Effective Clinical Practice
All tables are attached.
Chance is measured using either probabilities (a ratio of occurrence to the whole) or odds (a ratio of occurrence to nonoccurrence). Consider measuring the chance of initiating breastfeeding among 1000 new mothers. If 600 ultimately breastfeed, the probability of breastfeeding is 600/1000 or .6 (often expressed as 60%) while the odds of breastfeeding is 600/400 or 1.5 (often expressed as 1.5 to 1). The characteristics of probabilities and odds are summarized below. (Table 1)
Probabilities and odds contain the same information and are equally valid measures of chance. In the case of infrequent events (i.e. probability < 0.1 or 10%) the distinction is not important (probability and odds have essentially the same value). As shown in the table below, however, probability and odds take on a very different values as the chance of an event increases. (Table 2)
Although probabilities are often reported in the medical literature, it is rare to see odds reported. On the other hand, ratios of both probabilities (i.e. Relative Risks or Risk Ratios) and odds (i.e. Odds Ratios) are frequently seen. And it is in these ratios of ratios were the distinction between probability and odds may be both important and ambiguous. When the chance of common events are being compared, calculated odds ratios and relative risk will substantially diverge in value. Let's return to the breastfeeding example. Imagine an randomized trial of a lactation support system. The probability of breastfeeding in the control group is 60% (or an odds of 1.5); in the intervention group it is 90% (or an odds of 9). As shown in the table below, the relative risk is 1.5 while the odds ratio is 6. (Table 3)
In general, odds ratios are more extreme (i.e. farther away from 1) than relative risks. Odds ratios that are greater than one exaggerate the increase in risk (i.e. OR > RR); odds ratios that are less than one exaggerate the decrease in risk (i.e. OR < RR). Practically speaking, the discrepancy between the two measures is only relevant when comparing relatively common events. Reader's should begin to worry about the distinction when baseline probabilities exceed 10 to 20%. And, as shown in the Table below, they might reasonably pursue a conversion when baseline probabilities are greater than 50%. (Table 4)

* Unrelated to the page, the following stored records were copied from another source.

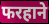
फरहाने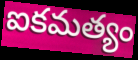
ఐకమత్యం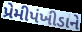
પ્રેમીપંખીડાનેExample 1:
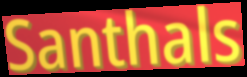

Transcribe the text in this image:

Santhals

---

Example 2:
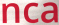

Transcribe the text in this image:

nca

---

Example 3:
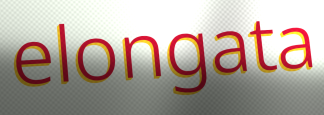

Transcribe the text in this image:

elongata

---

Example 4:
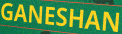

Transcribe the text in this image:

GANESHAN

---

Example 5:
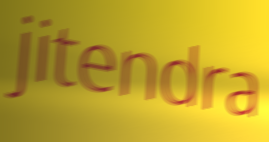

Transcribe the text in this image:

jitendra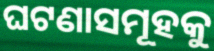
ଘଟଣାସମୂହକୁ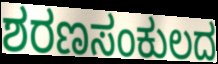
ಶರಣಸಂಕುಲದ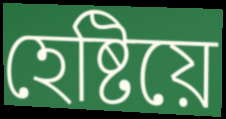
হেষ্টিয়ে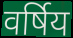
वर्षियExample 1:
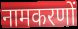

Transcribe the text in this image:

नामकरणों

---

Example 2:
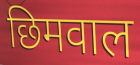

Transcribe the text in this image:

छिमवाल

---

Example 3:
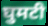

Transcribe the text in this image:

घुमटी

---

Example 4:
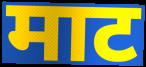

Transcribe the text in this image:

माट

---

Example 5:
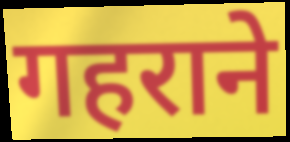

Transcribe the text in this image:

गहरानेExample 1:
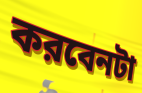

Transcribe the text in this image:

করবেনটা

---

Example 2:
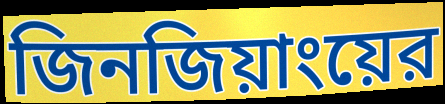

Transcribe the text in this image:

জিনজিয়াংয়ের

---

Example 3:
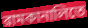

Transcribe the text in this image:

রামকানালিতে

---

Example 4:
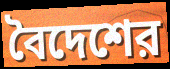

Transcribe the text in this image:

বৈদেশের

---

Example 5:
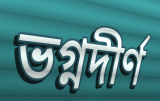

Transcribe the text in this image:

ভগ্নদীর্ণ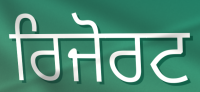
ਰਿਜੋਰਟ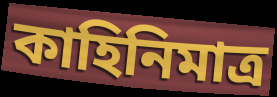
কাহিনিমাত্র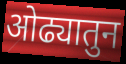
ओढ्यातुन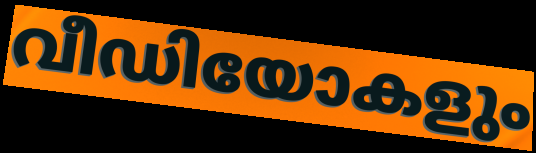
വീഡിയോകളുംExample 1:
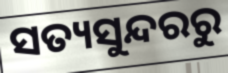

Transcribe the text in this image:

ସତ୍ୟସୁନ୍ଦରରୁ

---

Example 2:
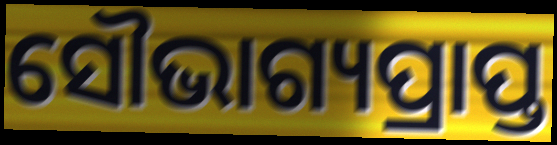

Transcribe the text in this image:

ସୌଭାଗ୍ୟପ୍ରାପ୍ତ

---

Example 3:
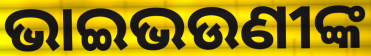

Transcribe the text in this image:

ଭାଇଭଉଣୀଙ୍କ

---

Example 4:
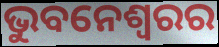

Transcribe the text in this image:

ଭୁବନେଶ୍ୱରର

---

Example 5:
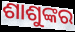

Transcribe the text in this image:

ଶାଶୁଙ୍କରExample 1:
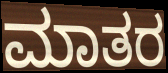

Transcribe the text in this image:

It is important to emphasize that relative risks and odds ratios are equally valid measures. But they are different. Readers are seeing more and more odds ratios in the medical literature, largely because of the increased use of logistic regression. Because most people are more familiar with probabilities than odds, odds ratios are often interpreted as relative risks. When events are common, this misinterpretation will substantially exaggerate the association being reported. If the goal is clarity, the probability (or absolute event rate) for each group is tough to beat.